Ross and Caldwell rushed to secure the collector’s entire larger Pacific striped octopus catch, housing some in Ross’ home lab, and some at UC Berkeley, and the pair spent the next year and half verifying Rodaniche’s reports. “We didn’t want to run into academic intrigue,” Ross explained. “If they are spread out, it becomes harder to study them and more competitive.”

At first, the researchers didn’t know if they could keep the males and females safely together. “But once we knew we could, we made arrangements to display them,” Ross recalled. This involved sealing octopuses in bags and driving them to the Academy of Sciences in water-filled buckets. “The flashier the octopus, the more cautious I am about handling it,” Ross said. Most octopuses have poisonous bites, and the coloration in the larger Pacific striped octopus is too “exciting” for Ross not to be worried.

The octopuses lived for about two years and laid eggs, but their offspring did not survive. “The biggest roadblocks with a marine mammal like the larger Pacific striped octopus, which has a larval stage, is figuring out what it eats and keeping up with its food chain,” Ross said.

Ross, Caldwell, and fellow octopus researcher Christine Huffard, also managed to track down Rodaniche, and the quartet co-authored a paper about large Pacific striped octupus behavior and body patterns, which was published in the August 2015 issue of PLoS One, a peer-reviewed, open-access resource from the Public Library of Science.

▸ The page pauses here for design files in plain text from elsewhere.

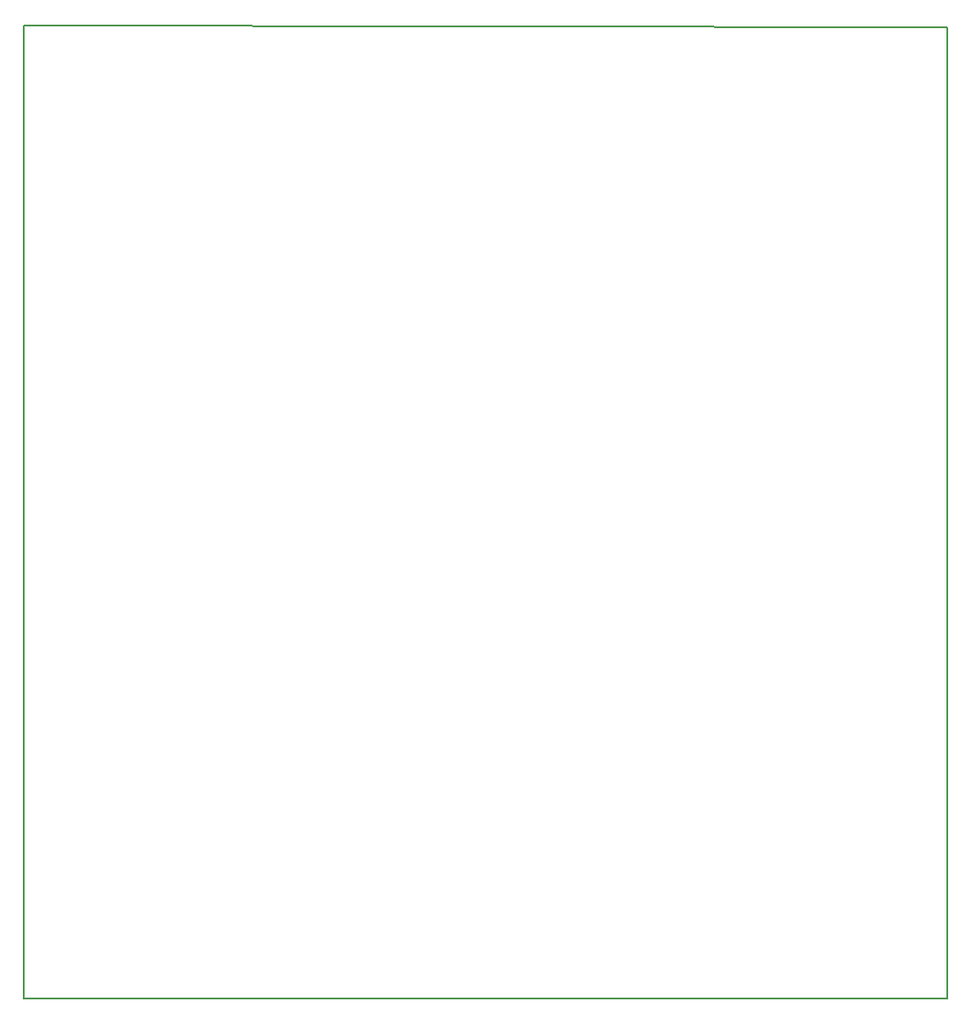
<source format=gbr>
G04 DipTrace 4.3.0.5*
G04 BoardOutline.gbr*
%MOIN*%
G04 #@! TF.FileFunction,Profile*
G04 #@! TF.Part,Single*
%ADD12C,0.005512*%
%FSLAX26Y26*%
G04*
G70*
G90*
G75*
G01*
G04 BoardOutline*
%LPD*%
X393700Y4082439D2*
D12*
X3893700Y4076190D1*
X3893750Y393770D1*
X394100Y393700D1*
X393700Y4082439D1*
M02*

</source>
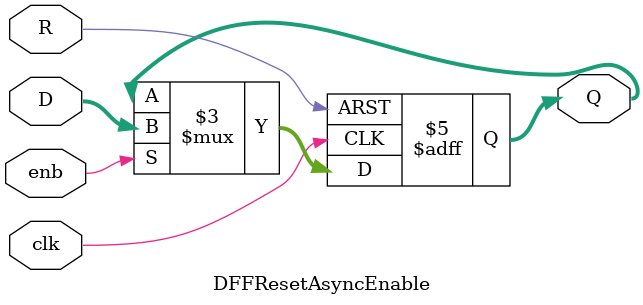
<source format=v>
`timescale 1ns / 1ps


module DFlipFlop(
    input clk,
    input [3:0] D,
    input R,
    input Enb,
    output [3:0] Q,
    output [3:0] Qrs,
    output [3:0] Qra,
    output [3:0] Qrae
    );
    
    DFF fflop (clk, D, Q);
    DFFResetSync fflopRs (clk, D, R, Qrs);
    DFFResetAsync fflopRa (clk, D, R, Qra);
    DFFResetAsyncEnable fflopRae (clk, D, R, Enb, Qrae);

endmodule

      
    // NOTE 0: Inside an 'alwaya block" the `assign` statement is NOT used
    // instead `<=` , a Non-Blocking assignment is used
    // the `assign .. = ..` is a Blocking assignment
      
    // NOTE 1: Q (LHS) must be a reg type or integer/time/genvar
    
    // NOTE 2: the `input` and `ouput` are implicitly of wire types. The `wire` is
    // ommited for convinience. So we could write `input wire clk, output wire out`
    // the input and output simply dennotes the direction of the wire.
    
    // SIDENOTE: all LHS of an `assign .. = ..` statement MUST be of a `wire` type


module DFF(
    input clk,
    input [3:0] D,
    output reg [3:0] Q
    );
    
    always @(posedge clk)
        Q <= D; // reads "Q gets D"
      
endmodule

module DFFResetSync(
    input clk,
    input [3:0] D,
    input R, // reset 
    output reg [3:0] Q
    );
    
    always @(posedge clk)
        if(R == 1'b1)
            Q <= 4'b0000;
        else
            Q <= D;
      
endmodule

module DFFResetAsync(
    input clk,
    input [3:0] D,
    input R, // reset 
    output reg [3:0] Q
    );
    
    always @(posedge clk or posedge R)
        if(R == 1'b1)
            Q <= 4'b0000;
        else
            Q <= D;
      
endmodule

module DFFResetAsyncEnable(
    input clk,
    input [3:0] D,
    input R, // reset signal
    input enb, // enable signal
    output reg [3:0] Q
    );
    
    always @(posedge clk or posedge R)
    begin
        if(R == 1'b1)
            Q <= 4'b0000;
        else if (enb)
            Q <= D;
    end  
endmodule

</source>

“Luckily, Rodaniche was still alive,” Ross said. “We were worried that he was going to go before the paper was published.

Mostly self-taught from raising cuttlefish and coral at home, Ross said he is overjoyed to be working at the Academy of Sciences and going on expeditions each year. “I’m freaking Jacques Cousteau,” he laughed.

But he said he worries that larger Pacific striped octopuses, which prefer colder temperatures, could be harder for collectors to source, as El Niño warms up the Pacific. Meanwhile, he mulled over a list of as yet unanswered questions. “We know the females aren’t cannibalistic, but do they have multiple mates? We never had enough males to find out,” said Ross, who hopes to breed these creatures to adulthood. “When we figure out how to do that, it’ll be a good day.”